* WHAT IS NEEDED
Please copy, exactly as they appear below, the lines from the one containing "muerde. Las lecciones que deja Libia son m" through the one containing "Starten Sie einfach".

DATASET EXTRACT Block Start

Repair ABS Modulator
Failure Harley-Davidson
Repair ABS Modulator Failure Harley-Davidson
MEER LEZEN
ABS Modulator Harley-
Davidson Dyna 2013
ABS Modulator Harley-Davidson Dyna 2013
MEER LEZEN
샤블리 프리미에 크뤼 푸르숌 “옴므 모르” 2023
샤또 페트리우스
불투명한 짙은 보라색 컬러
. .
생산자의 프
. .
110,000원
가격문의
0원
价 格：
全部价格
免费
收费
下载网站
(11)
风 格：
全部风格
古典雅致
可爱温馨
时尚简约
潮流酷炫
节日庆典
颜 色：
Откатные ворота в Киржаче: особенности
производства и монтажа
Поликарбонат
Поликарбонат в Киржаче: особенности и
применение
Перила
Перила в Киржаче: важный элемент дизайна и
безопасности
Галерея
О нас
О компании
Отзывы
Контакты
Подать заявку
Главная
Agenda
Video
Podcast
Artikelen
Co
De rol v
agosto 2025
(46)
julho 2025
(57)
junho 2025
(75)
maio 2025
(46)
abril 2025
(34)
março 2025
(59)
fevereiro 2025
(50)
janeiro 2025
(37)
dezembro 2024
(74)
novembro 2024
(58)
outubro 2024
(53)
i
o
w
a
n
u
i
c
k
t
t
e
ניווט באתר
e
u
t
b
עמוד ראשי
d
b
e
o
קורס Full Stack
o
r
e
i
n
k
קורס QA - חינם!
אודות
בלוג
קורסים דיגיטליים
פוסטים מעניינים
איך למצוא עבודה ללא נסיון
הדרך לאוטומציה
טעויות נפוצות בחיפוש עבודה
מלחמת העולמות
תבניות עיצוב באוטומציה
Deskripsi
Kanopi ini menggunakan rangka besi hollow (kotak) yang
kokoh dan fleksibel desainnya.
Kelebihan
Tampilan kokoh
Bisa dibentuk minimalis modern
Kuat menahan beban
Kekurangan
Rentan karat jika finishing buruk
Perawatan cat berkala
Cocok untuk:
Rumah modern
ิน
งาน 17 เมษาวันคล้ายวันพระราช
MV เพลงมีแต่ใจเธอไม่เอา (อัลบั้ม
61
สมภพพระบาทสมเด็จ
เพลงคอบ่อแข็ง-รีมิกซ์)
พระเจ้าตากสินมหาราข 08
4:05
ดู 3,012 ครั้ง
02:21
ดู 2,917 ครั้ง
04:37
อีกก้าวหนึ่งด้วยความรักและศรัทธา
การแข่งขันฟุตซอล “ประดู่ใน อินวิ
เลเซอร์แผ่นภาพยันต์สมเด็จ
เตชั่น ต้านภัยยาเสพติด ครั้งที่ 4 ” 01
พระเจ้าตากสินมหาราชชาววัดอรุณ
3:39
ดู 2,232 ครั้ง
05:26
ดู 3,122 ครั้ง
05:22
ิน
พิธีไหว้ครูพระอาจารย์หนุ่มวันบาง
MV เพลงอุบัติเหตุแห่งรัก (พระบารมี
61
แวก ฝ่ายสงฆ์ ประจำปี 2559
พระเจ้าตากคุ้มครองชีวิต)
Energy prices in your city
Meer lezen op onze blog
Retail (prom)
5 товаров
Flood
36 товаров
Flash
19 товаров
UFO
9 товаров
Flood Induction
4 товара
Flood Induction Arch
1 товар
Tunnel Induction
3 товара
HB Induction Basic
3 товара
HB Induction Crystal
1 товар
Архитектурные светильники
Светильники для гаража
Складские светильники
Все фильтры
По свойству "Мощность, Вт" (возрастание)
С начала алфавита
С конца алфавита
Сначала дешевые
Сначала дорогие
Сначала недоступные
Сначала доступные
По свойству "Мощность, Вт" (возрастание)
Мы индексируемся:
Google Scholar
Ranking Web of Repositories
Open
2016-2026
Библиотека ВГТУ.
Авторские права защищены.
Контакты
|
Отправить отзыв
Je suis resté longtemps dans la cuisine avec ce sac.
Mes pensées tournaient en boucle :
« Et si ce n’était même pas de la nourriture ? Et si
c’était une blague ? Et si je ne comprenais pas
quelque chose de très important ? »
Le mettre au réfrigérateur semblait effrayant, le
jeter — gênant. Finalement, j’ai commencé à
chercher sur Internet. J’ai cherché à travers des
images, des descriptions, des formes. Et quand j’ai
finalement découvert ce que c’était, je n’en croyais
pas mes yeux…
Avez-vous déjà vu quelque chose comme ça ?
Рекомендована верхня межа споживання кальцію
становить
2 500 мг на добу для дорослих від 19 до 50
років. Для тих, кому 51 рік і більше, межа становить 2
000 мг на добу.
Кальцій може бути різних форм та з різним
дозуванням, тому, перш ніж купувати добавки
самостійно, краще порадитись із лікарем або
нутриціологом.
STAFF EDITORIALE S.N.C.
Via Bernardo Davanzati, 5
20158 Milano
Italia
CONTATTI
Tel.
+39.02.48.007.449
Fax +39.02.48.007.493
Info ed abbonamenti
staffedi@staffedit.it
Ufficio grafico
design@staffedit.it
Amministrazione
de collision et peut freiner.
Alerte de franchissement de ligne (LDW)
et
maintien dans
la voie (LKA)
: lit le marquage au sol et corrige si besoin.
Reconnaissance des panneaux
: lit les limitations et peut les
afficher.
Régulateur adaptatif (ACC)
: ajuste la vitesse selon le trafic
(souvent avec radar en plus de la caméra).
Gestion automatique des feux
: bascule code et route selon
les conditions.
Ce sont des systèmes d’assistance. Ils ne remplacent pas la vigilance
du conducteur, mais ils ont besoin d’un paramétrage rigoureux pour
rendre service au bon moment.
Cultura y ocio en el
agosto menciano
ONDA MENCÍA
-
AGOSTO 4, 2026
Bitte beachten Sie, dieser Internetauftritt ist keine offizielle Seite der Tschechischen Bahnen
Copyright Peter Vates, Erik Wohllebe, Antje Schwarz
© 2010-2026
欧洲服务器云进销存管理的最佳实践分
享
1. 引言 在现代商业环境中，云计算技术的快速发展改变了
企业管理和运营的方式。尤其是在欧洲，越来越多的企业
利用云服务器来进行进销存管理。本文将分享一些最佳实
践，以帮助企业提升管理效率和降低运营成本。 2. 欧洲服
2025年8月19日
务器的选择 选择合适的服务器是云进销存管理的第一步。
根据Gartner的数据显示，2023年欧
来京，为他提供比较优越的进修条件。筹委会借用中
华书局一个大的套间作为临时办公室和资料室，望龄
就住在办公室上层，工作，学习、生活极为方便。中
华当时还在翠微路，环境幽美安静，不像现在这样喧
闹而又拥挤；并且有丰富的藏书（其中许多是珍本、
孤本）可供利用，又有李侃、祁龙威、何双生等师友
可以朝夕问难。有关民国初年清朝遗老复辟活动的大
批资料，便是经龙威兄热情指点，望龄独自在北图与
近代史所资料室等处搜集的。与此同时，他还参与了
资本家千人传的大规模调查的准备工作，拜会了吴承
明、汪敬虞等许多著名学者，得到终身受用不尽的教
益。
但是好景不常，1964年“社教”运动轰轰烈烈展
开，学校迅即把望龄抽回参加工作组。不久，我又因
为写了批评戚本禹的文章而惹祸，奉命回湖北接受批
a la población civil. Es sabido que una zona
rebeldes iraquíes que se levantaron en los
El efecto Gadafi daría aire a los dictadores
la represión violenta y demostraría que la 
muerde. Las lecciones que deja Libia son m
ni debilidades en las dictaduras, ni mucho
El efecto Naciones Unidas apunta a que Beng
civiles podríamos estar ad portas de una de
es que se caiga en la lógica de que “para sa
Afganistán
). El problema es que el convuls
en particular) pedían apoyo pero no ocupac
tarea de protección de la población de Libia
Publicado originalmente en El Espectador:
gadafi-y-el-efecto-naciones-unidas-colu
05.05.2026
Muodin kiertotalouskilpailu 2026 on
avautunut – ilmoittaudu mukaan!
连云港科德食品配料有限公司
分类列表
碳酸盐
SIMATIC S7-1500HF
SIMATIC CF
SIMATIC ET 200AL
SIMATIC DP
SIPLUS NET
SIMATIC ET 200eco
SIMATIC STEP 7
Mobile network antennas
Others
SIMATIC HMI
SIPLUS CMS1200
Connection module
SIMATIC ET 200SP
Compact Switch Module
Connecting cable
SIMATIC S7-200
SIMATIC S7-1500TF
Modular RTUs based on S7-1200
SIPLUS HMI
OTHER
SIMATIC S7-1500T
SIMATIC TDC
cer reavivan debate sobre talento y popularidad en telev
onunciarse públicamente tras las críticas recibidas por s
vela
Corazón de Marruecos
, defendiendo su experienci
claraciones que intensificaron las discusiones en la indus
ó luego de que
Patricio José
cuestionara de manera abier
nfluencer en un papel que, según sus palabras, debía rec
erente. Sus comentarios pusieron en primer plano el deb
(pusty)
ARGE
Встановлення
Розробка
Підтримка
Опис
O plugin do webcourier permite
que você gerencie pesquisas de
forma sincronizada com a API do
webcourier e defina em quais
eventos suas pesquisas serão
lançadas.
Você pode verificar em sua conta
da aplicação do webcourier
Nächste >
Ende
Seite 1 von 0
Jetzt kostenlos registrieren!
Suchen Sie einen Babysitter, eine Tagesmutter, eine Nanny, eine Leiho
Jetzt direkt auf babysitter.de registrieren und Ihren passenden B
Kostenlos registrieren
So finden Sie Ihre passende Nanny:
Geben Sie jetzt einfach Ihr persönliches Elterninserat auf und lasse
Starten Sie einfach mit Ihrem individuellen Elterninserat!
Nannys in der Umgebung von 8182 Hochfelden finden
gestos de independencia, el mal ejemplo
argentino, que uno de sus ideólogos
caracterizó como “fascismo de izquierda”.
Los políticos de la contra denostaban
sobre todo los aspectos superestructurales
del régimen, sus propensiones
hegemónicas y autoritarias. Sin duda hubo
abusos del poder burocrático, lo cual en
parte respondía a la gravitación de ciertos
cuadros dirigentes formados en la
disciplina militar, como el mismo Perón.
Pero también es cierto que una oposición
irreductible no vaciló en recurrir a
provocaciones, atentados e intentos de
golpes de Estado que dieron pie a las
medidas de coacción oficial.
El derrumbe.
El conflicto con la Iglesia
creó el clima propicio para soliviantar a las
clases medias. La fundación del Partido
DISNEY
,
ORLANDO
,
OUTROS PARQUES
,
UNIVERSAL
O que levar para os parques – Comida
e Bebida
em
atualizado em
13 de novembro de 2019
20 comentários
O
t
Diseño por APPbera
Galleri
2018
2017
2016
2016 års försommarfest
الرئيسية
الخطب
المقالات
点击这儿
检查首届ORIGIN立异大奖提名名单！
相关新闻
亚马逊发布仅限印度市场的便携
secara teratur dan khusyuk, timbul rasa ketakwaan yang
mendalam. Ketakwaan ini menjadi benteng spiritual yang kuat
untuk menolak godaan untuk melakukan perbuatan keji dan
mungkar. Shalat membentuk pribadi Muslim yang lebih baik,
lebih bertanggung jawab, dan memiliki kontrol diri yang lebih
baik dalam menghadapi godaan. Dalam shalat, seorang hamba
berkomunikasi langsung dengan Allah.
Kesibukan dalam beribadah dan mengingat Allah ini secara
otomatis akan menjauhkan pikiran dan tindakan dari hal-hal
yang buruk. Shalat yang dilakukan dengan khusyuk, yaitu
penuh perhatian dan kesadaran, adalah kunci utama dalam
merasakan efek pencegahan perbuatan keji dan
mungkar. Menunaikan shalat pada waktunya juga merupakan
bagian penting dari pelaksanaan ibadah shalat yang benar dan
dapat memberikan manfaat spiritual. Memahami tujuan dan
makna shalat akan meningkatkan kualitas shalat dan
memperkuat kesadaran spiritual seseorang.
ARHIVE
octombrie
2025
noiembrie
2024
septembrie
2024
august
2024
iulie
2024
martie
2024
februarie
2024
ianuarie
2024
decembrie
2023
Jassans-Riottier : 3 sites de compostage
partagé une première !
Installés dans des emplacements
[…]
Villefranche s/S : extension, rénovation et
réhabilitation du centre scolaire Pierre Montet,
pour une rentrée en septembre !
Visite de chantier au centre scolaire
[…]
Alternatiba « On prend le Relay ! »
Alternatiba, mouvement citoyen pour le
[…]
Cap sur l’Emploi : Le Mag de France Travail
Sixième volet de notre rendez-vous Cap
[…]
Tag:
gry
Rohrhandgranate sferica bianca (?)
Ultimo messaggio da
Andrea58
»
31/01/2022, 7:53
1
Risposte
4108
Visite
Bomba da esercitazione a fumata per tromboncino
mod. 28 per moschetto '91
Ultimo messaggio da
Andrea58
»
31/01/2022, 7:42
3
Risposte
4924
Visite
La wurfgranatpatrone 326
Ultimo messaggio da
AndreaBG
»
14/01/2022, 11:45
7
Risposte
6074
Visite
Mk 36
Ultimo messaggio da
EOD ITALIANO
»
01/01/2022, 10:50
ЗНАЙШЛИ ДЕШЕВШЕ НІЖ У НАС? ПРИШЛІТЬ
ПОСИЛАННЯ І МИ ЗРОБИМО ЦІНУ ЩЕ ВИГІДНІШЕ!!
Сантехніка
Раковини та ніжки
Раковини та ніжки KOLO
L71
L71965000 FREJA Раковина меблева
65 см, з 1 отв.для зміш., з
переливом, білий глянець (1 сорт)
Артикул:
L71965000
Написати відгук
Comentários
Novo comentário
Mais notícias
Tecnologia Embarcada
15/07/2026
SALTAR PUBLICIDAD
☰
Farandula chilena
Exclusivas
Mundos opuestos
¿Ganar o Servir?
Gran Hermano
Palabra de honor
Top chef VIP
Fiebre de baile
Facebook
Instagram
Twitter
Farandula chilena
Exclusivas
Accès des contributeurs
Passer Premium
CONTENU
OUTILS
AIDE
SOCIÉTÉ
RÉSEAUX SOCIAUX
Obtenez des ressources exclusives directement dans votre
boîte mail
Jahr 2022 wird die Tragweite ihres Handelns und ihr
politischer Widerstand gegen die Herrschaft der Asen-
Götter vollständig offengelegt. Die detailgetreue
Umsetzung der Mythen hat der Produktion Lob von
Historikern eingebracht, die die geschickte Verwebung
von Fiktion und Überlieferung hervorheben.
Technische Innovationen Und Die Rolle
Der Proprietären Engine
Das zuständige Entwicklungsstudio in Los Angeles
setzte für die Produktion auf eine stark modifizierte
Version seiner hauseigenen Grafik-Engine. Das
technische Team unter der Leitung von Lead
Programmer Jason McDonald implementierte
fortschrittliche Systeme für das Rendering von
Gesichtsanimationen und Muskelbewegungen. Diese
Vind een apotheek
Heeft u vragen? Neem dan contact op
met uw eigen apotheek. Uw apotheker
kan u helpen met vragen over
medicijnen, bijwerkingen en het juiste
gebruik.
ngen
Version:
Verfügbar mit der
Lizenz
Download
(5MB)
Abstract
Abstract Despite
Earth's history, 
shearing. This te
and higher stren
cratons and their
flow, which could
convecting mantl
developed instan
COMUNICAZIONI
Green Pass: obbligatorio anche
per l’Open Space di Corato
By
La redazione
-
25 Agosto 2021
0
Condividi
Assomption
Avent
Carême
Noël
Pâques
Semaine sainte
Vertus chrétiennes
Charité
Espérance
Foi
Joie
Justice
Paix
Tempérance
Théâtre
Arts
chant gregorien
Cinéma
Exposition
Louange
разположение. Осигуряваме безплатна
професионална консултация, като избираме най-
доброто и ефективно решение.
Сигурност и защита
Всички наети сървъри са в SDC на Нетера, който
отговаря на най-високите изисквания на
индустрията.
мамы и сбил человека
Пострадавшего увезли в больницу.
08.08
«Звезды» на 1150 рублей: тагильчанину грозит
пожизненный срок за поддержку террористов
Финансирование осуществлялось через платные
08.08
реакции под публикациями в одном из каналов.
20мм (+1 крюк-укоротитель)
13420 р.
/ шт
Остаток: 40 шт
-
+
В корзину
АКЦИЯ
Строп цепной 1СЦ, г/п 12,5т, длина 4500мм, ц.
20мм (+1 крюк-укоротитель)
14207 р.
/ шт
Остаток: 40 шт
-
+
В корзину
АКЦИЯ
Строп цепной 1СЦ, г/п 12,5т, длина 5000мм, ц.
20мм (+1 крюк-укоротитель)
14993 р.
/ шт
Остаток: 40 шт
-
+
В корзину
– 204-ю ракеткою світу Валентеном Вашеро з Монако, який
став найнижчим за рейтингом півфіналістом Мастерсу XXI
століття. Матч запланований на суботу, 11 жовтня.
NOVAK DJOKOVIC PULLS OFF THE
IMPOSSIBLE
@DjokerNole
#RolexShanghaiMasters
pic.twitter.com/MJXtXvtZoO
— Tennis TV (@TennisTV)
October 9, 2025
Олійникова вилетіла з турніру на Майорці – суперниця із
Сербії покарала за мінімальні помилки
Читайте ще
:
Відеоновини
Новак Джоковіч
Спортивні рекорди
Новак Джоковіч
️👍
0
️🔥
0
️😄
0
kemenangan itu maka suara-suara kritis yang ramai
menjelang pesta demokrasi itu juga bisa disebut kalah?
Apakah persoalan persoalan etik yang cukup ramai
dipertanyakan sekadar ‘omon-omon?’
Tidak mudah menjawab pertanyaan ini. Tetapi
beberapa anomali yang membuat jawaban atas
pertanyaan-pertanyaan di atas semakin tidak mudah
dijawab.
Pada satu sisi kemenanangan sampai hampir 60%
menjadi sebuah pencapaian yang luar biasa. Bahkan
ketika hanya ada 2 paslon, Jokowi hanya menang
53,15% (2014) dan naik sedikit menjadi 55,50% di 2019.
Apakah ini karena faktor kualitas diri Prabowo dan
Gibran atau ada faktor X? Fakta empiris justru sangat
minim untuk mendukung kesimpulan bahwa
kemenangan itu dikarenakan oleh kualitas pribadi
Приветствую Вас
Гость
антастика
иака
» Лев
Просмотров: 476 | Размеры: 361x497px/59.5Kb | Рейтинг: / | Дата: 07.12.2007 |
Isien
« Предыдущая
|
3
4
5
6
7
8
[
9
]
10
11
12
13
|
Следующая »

DATASET EXTRACT Block End

* RESULT OF THE EXERCISE
muerde. Las lecciones que deja Libia son m
ni debilidades en las dictaduras, ni mucho
El efecto Naciones Unidas apunta a que Beng
civiles podríamos estar ad portas de una de
es que se caiga en la lógica de que “para sa
Afganistán
). El problema es que el convuls
en particular) pedían apoyo pero no ocupac
tarea de protección de la población de Libia
Publicado originalmente en El Espectador:
gadafi-y-el-efecto-naciones-unidas-colu
05.05.2026
Muodin kiertotalouskilpailu 2026 on
avautunut – ilmoittaudu mukaan!
连云港科德食品配料有限公司
分类列表
碳酸盐
SIMATIC S7-1500HF
SIMATIC CF
SIMATIC ET 200AL
SIMATIC DP
SIPLUS NET
SIMATIC ET 200eco
SIMATIC STEP 7
Mobile network antennas
Others
SIMATIC HMI
SIPLUS CMS1200
Connection module
SIMATIC ET 200SP
Compact Switch Module
Connecting cable
SIMATIC S7-200
SIMATIC S7-1500TF
Modular RTUs based on S7-1200
SIPLUS HMI
OTHER
SIMATIC S7-1500T
SIMATIC TDC
cer reavivan debate sobre talento y popularidad en telev
onunciarse públicamente tras las críticas recibidas por s
vela
Corazón de Marruecos
, defendiendo su experienci
claraciones que intensificaron las discusiones en la indus
ó luego de que
Patricio José
cuestionara de manera abier
nfluencer en un papel que, según sus palabras, debía rec
erente. Sus comentarios pusieron en primer plano el deb
(pusty)
ARGE
Встановлення
Розробка
Підтримка
Опис
O plugin do webcourier permite
que você gerencie pesquisas de
forma sincronizada com a API do
webcourier e defina em quais
eventos suas pesquisas serão
lançadas.
Você pode verificar em sua conta
da aplicação do webcourier
Nächste >
Ende
Seite 1 von 0
Jetzt kostenlos registrieren!
Suchen Sie einen Babysitter, eine Tagesmutter, eine Nanny, eine Leiho
Jetzt direkt auf babysitter.de registrieren und Ihren passenden B
Kostenlos registrieren
So finden Sie Ihre passende Nanny:
Geben Sie jetzt einfach Ihr persönliches Elterninserat auf und lasse
Starten Sie einfach mit Ihrem individuellen Elterninserat!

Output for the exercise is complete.